■ Records from a data collection
══════════
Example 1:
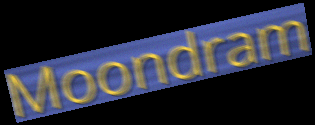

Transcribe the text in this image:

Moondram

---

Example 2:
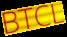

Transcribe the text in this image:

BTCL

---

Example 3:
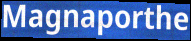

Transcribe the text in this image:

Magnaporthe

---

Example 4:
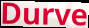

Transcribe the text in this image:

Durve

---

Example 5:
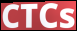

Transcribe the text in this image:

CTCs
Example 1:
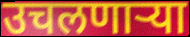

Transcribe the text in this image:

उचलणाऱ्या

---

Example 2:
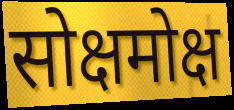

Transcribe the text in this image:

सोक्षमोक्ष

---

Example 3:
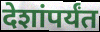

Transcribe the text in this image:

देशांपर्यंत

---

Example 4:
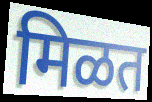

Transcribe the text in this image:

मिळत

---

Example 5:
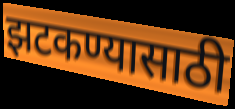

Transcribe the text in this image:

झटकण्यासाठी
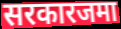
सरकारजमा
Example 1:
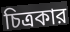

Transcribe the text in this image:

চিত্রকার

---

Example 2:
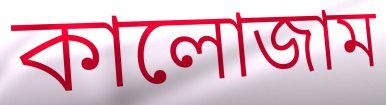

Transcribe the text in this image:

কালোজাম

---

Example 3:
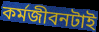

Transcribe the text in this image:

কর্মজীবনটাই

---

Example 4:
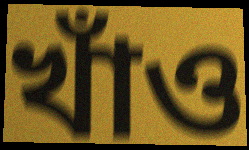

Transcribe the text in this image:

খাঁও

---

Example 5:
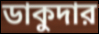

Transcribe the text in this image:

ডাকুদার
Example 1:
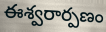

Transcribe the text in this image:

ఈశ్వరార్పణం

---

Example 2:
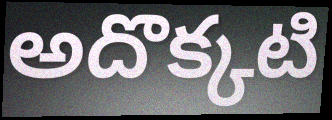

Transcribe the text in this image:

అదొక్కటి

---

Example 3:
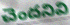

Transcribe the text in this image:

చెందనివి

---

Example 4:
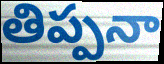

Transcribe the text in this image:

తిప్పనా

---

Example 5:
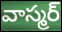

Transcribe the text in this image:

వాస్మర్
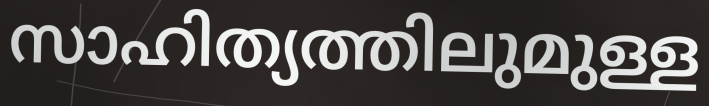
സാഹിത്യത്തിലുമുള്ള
══════════
■ WHAT YOU ARE ASKED TO DO
Repeat every entry exactly, but leave out the pictures.

■ WRITTEN SOLUTION
Example 1:

Transcribe the text in this image:

Moondram

---

Example 2:

Transcribe the text in this image:

BTCL

---

Example 3:

Transcribe the text in this image:

Magnaporthe

---

Example 4:

Transcribe the text in this image:

Durve

---

Example 5:

Transcribe the text in this image:

CTCs
Example 1:

Transcribe the text in this image:

उचलणाऱ्या

---

Example 2:

Transcribe the text in this image:

सोक्षमोक्ष

---

Example 3:

Transcribe the text in this image:

देशांपर्यंत

---

Example 4:

Transcribe the text in this image:

मिळत

---

Example 5:

Transcribe the text in this image:

झटकण्यासाठी
सरकारजमा
Example 1:

Transcribe the text in this image:

চিত্রকার

---

Example 2:

Transcribe the text in this image:

কালোজাম

---

Example 3:

Transcribe the text in this image:

কর্মজীবনটাই

---

Example 4:

Transcribe the text in this image:

খাঁও

---

Example 5:

Transcribe the text in this image:

ডাকুদার
Example 1:

Transcribe the text in this image:

ఈశ్వరార్పణం

---

Example 2:

Transcribe the text in this image:

అదొక్కటి

---

Example 3:

Transcribe the text in this image:

చెందనివి

---

Example 4:

Transcribe the text in this image:

తిప్పనా

---

Example 5:

Transcribe the text in this image:

వాస్మర్
സാഹിത്യത്തിലുമുള്ള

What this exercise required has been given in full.